Lola Olufemi was bitter that she had been targeted. Led by Olufemi, an officer in the Cambridge University Students’ Union (CUSU), a group of activist students had started a petition to “decolonize” the university’s English curriculum, inspired by “support” from the Marxist, post-colonial academic Dr. Priyamvada Gopal. When the Telegraph published Olufemi’s photo on its front page, she and the “decolonize English” campaign met with strong online backlash, and she accused the paper of a “very targeted form of harassment.”
If you’re unaware of this latest row, you’re not alone; it is easy to lose track of individual battles in the unending war on classical education. The death by a thousand cuts of Western academia started with the Rhodes Must Fall campaign at Oxford, fomented by someone who was himself a Rhodes Scholar. The rot has now spread to Cambridge, where over 30 departments are being targeted by students and a certain section of academic commissars who have taken it upon themselves to determine whether courses are too dominated by white, male, Euro-centric perspectives.
Britain usually follows the U.S. in its experience of such unwelcome post-modern phenomena. The Cambridge fiasco naturally comes after Stanford and Yale caved in to student and academic pressure for “decolonization.” At Yale, 160 students petitioned against teaching Shakespeare in an English class. The petition read, in part, “The Major English Poets sequences creates a culture that is especially hostile to students of color. When students are made to feel so alienated that they get up and leave the room, or get up and leave the major, something is wrong.” At Stanford, a petition to reinstate Western History as a course met with student protests last year. Needless to say, the craven professors of these august institutions put up little resistance to their students’ extreme demands.
Putting aside the baffling absurdity of students attempting to decide what is supposed to be taught to them, let’s consider a few aspects of these spats. We’re talking about Stanford, Yale, Oxford, and Cambridge here, not Oberlin or Evergreen State College. The future of the West is shaped in these elite schools. That they, as institutions, refused to fight back with any vigor against those waging war on classical Western education means something, or should. The complete destruction of a pedagogical regime that has served the world admirably for centuries is currently underway in the Western academy, and those best positioned to do something about it are sitting on their hands. This is alarming, to put it mildly.
It is easy to ignore these slow and persistent attempts to change the education system from within, but it’s also a mistake.
It is not, however, surprising. As I have pointed out previously, there is an observable pattern to all these movements across campuses. They follow the tactics of infiltration, subversion, and coercion in a Gramscian “long march through the institutions.” Their success, which would have been unimaginable during the Cold war, is all too real now, and the reason should be obvious: Most of the social sciences and humanities departments at elite Western institutions of higher learning have become ideological echo chambers designed to propagate and preach, rather than promote philosophical inquiry. The professors who populate them are less interested in teaching as that noble vocation was once understood than in acting as commissars, deciding upon and enforcing a party line.

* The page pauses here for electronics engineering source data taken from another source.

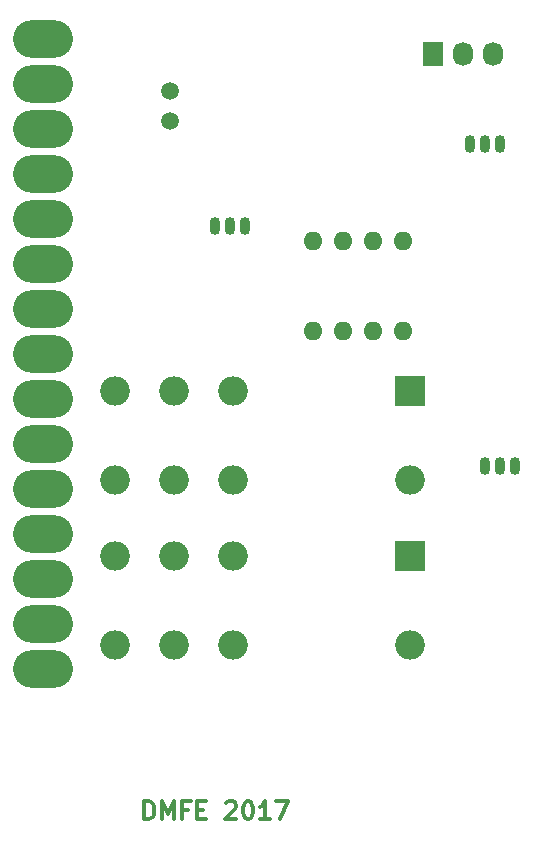
<source format=gbs>
G04 #@! TF.GenerationSoftware,KiCad,Pcbnew,(2017-08-02 revision 9760937)-master*
G04 #@! TF.CreationDate,2017-09-16T10:46:18-07:00*
G04 #@! TF.ProjectId,RCSMCtrl,5243534D4374726C2E6B696361645F70,NC*
G04 #@! TF.SameCoordinates,Original*
G04 #@! TF.FileFunction,Soldermask,Bot*
G04 #@! TF.FilePolarity,Negative*
%FSLAX46Y46*%
G04 Gerber Fmt 4.6, Leading zero omitted, Abs format (unit mm)*
G04 Created by KiCad (PCBNEW (2017-08-02 revision 9760937)-master) date Saturday, September 16, 2017 'AMt' 10:46:18 AM*
%MOMM*%
%LPD*%
G01*
G04 APERTURE LIST*
%ADD10C,0.300000*%
%ADD11R,2.500000X2.500000*%
%ADD12O,2.500000X2.500000*%
%ADD13O,5.080000X3.175000*%
%ADD14C,1.501140*%
%ADD15O,1.600000X1.600000*%
%ADD16R,1.727200X2.032000*%
%ADD17O,1.727200X2.032000*%
%ADD18O,0.899160X1.501140*%
G04 APERTURE END LIST*
D10*
X109570000Y-117518571D02*
X109570000Y-116018571D01*
X109927142Y-116018571D01*
X110141428Y-116090000D01*
X110284285Y-116232857D01*
X110355714Y-116375714D01*
X110427142Y-116661428D01*
X110427142Y-116875714D01*
X110355714Y-117161428D01*
X110284285Y-117304285D01*
X110141428Y-117447142D01*
X109927142Y-117518571D01*
X109570000Y-117518571D01*
X111070000Y-117518571D02*
X111070000Y-116018571D01*
X111570000Y-117090000D01*
X112070000Y-116018571D01*
X112070000Y-117518571D01*
X113284285Y-116732857D02*
X112784285Y-116732857D01*
X112784285Y-117518571D02*
X112784285Y-116018571D01*
X113498571Y-116018571D01*
X114070000Y-116732857D02*
X114570000Y-116732857D01*
X114784285Y-117518571D02*
X114070000Y-117518571D01*
X114070000Y-116018571D01*
X114784285Y-116018571D01*
X116498571Y-116161428D02*
X116570000Y-116090000D01*
X116712857Y-116018571D01*
X117070000Y-116018571D01*
X117212857Y-116090000D01*
X117284285Y-116161428D01*
X117355714Y-116304285D01*
X117355714Y-116447142D01*
X117284285Y-116661428D01*
X116427142Y-117518571D01*
X117355714Y-117518571D01*
X118284285Y-116018571D02*
X118427142Y-116018571D01*
X118570000Y-116090000D01*
X118641428Y-116161428D01*
X118712857Y-116304285D01*
X118784285Y-116590000D01*
X118784285Y-116947142D01*
X118712857Y-117232857D01*
X118641428Y-117375714D01*
X118570000Y-117447142D01*
X118427142Y-117518571D01*
X118284285Y-117518571D01*
X118141428Y-117447142D01*
X118070000Y-117375714D01*
X117998571Y-117232857D01*
X117927142Y-116947142D01*
X117927142Y-116590000D01*
X117998571Y-116304285D01*
X118070000Y-116161428D01*
X118141428Y-116090000D01*
X118284285Y-116018571D01*
X120212857Y-117518571D02*
X119355714Y-117518571D01*
X119784285Y-117518571D02*
X119784285Y-116018571D01*
X119641428Y-116232857D01*
X119498571Y-116375714D01*
X119355714Y-116447142D01*
X120712857Y-116018571D02*
X121712857Y-116018571D01*
X121070000Y-117518571D01*
D11*
X132080000Y-81280000D03*
D12*
X117080000Y-81280000D03*
X112080000Y-81280000D03*
X107080000Y-81280000D03*
X107080000Y-88780000D03*
X112080000Y-88780000D03*
X117080000Y-88780000D03*
X132080000Y-88780000D03*
D13*
X100965000Y-51435000D03*
X100965000Y-55245000D03*
X100965000Y-59055000D03*
X100965000Y-62865000D03*
X100965000Y-66675000D03*
X100965000Y-70485000D03*
X100965000Y-74295000D03*
X100965000Y-78105000D03*
X100965000Y-81915000D03*
X100965000Y-85725000D03*
X100965000Y-89535000D03*
X100965000Y-93345000D03*
X100965000Y-97155000D03*
X100965000Y-100965000D03*
X100965000Y-104775000D03*
D14*
X111760000Y-58420000D03*
X111760000Y-55880000D03*
D15*
X123825000Y-76200000D03*
X126365000Y-76200000D03*
X128905000Y-76200000D03*
X131445000Y-76200000D03*
X131445000Y-68580000D03*
X128905000Y-68580000D03*
X126365000Y-68580000D03*
X123825000Y-68580000D03*
D16*
X133985000Y-52705000D03*
D17*
X136525000Y-52705000D03*
X139065000Y-52705000D03*
D18*
X139700000Y-87630000D03*
X140970000Y-87630000D03*
X138430000Y-87630000D03*
X138430000Y-60325000D03*
X139700000Y-60325000D03*
X137160000Y-60325000D03*
X116840000Y-67310000D03*
X118110000Y-67310000D03*
X115570000Y-67310000D03*
D12*
X132080000Y-102750000D03*
X117080000Y-102750000D03*
X112080000Y-102750000D03*
X107080000Y-102750000D03*
X107080000Y-95250000D03*
X112080000Y-95250000D03*
X117080000Y-95250000D03*
D11*
X132080000Y-95250000D03*
M02*

</source>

It is easy to ignore these slow and persistent attempts to change the education system from within, but it’s also a mistake. As Michael Shermer noted in the Scientific American, there’s a broader subversive aim being served here. Most of these incidents are essentially a type of power grab by one set of ideological, left-wing academics who use gullible students as pawns in their broader war against the Western canon and rational inquiry. The protest against Charles Murray in the United States was led by such academics, as were a host of other similar disgraces, very much including the the decolonize movement at Cambridge. Consider Dr. Gopal’s suggestions of black and minority writers to counter the “whitewashing” of English literature in the university’s curriculum, which include five authors, all of them radical leftists and feminists.

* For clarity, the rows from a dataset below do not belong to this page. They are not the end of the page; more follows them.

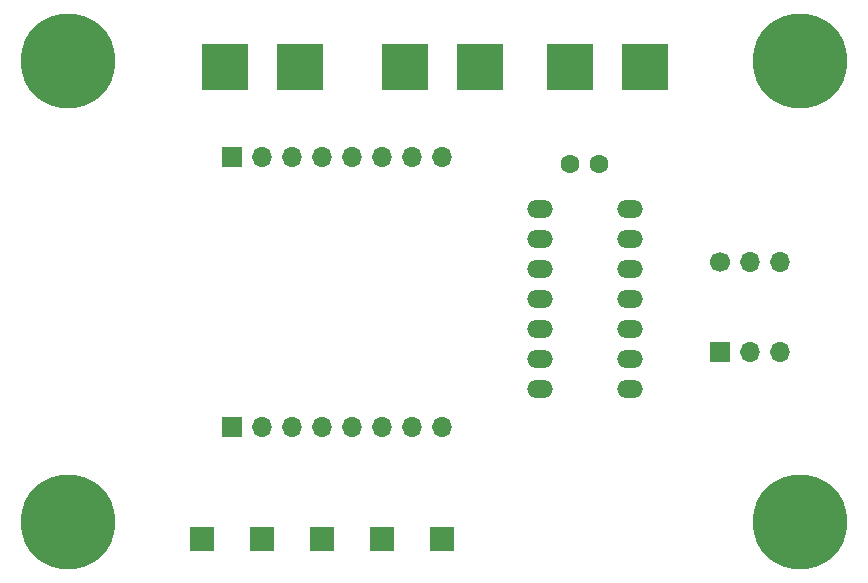
<source format=gts>
%TF.GenerationSoftware,KiCad,Pcbnew,7.0.2*%
%TF.CreationDate,2023-05-01T19:45:28-04:00*%
%TF.ProjectId,esp32cam,65737033-3263-4616-9d2e-6b696361645f,rev?*%
%TF.SameCoordinates,Original*%
%TF.FileFunction,Soldermask,Top*%
%TF.FilePolarity,Negative*%
%FSLAX46Y46*%
G04 Gerber Fmt 4.6, Leading zero omitted, Abs format (unit mm)*
G04 Created by KiCad (PCBNEW 7.0.2) date 2023-05-01 19:45:28*
%MOMM*%
%LPD*%
G01*
G04 APERTURE LIST*
%ADD10R,2.000000X2.000000*%
%ADD11C,8.000000*%
%ADD12R,4.000000X4.000000*%
%ADD13R,1.700000X1.700000*%
%ADD14O,1.700000X1.700000*%
%ADD15C,1.700000*%
%ADD16C,1.600000*%
%ADD17O,2.200000X1.500000*%
G04 APERTURE END LIST*
D10*
%TO.C,3.3V*%
X125095000Y-90805000D03*
%TD*%
%TO.C,IO\u00D8*%
X120015000Y-90805000D03*
%TD*%
D11*
%TO.C,H2*%
X155410000Y-50350000D03*
%TD*%
%TO.C,H3*%
X93410000Y-89350000D03*
%TD*%
D10*
%TO.C,IO14*%
X109855000Y-90805000D03*
%TD*%
D12*
%TO.C,GND*%
X142240000Y-50800000D03*
%TD*%
%TO.C,+5V*%
X106680000Y-50800000D03*
%TD*%
D11*
%TO.C,H1*%
X93410000Y-50350000D03*
%TD*%
D12*
%TO.C,OUT1*%
X121920000Y-50800000D03*
%TD*%
D13*
%TO.C,ESP32*%
X107315000Y-81280000D03*
D14*
X109855000Y-81280000D03*
X112395000Y-81280000D03*
X114935000Y-81280000D03*
X117475000Y-81280000D03*
X120015000Y-81280000D03*
X122555000Y-81280000D03*
X125095000Y-81280000D03*
X125095000Y-58420000D03*
X122555000Y-58420000D03*
X120015000Y-58420000D03*
X117475000Y-58420000D03*
X114935000Y-58420000D03*
X112395000Y-58420000D03*
X109855000Y-58420000D03*
D13*
X107315000Y-58420000D03*
%TD*%
D11*
%TO.C,H4*%
X155410000Y-89350000D03*
%TD*%
D12*
%TO.C,GND*%
X128270000Y-50800000D03*
%TD*%
D13*
%TO.C,INMP441*%
X148590000Y-74930000D03*
D14*
X151130000Y-74930000D03*
X153670000Y-74930000D03*
X153670000Y-67310000D03*
X151130000Y-67310000D03*
D15*
X148590000Y-67310000D03*
%TD*%
D10*
%TO.C,GND*%
X104775000Y-90805000D03*
%TD*%
D16*
%TO.C,C1*%
X138390000Y-59055000D03*
X135890000Y-59055000D03*
%TD*%
D12*
%TO.C,GND*%
X113030000Y-50800000D03*
%TD*%
%TO.C,OUT2*%
X135890000Y-50800000D03*
%TD*%
D10*
%TO.C,IO1*%
X114935000Y-90805000D03*
%TD*%
D17*
%TO.C,74HC125*%
X133350000Y-62865000D03*
X133350000Y-65405000D03*
X133350000Y-67945000D03*
X133350000Y-70485000D03*
X133350000Y-73025000D03*
X133350000Y-75565000D03*
X133350000Y-78105000D03*
X140970000Y-78105000D03*
X140970000Y-75565000D03*
X140970000Y-73025000D03*
X140970000Y-70485000D03*
X140970000Y-67945000D03*
X140970000Y-65405000D03*
X140970000Y-62865000D03*
%TD*%
M02*

</source>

Surely, if Gopal and her student charges just wanted more minority representation in the curriculum, they’d include some conservative authors as well? Why not the philosophy of Thomas Sowell, who has questioned the madness of cultural relativism? Why not Zambian economist Dambisa Moyo’s phenomenal work on how foreign monetary aid is destroying Africa? Why not Churchill’s favorite Indian conservative “man of letters,” Nirad C. Chaudhuri, who dedicated a now-legendary book that was banned in early 1950s socialist India “to the memory of the British Empire in India, which conferred subjecthood upon us, but withheld citizenship. . . . all that was good and living within us was made, shaped and quickened by the same British rule”?
The answer is, of course, glaringly obvious: The real aim of Gopal and her ilk is promoting viewpoint conformity, not ethnic diversity.

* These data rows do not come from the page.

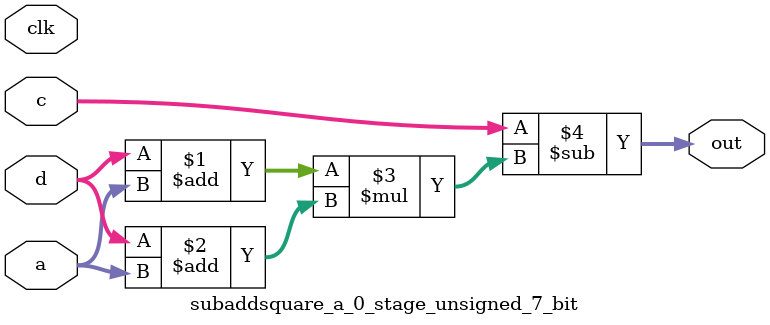
<source format=sv>
(* use_dsp = "yes" *) module subaddsquare_a_0_stage_unsigned_7_bit(
	input  [6:0] a,
	input  [6:0] c,
	input  [6:0] d,
	output [6:0] out,
	input clk);

	assign out = c - ((d + a) * (d + a));
endmodule

</source>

These days, in universities across Britain, courses which deal with political philosophy hardly ever teach classical theories, whether Greek or Roman. Lip service is paid to Thucydides, Plato, Hobbes, and Cicero. Conservatism as a political philosophy is not even touched upon, and not much is discussed about Burke, Oakeshott, or Palmerston. Page after page is, however, dedicated to Foucault, Derrida, and Marx.
This is subversive political activism in the garb of social justice, and we ignore it at our own peril.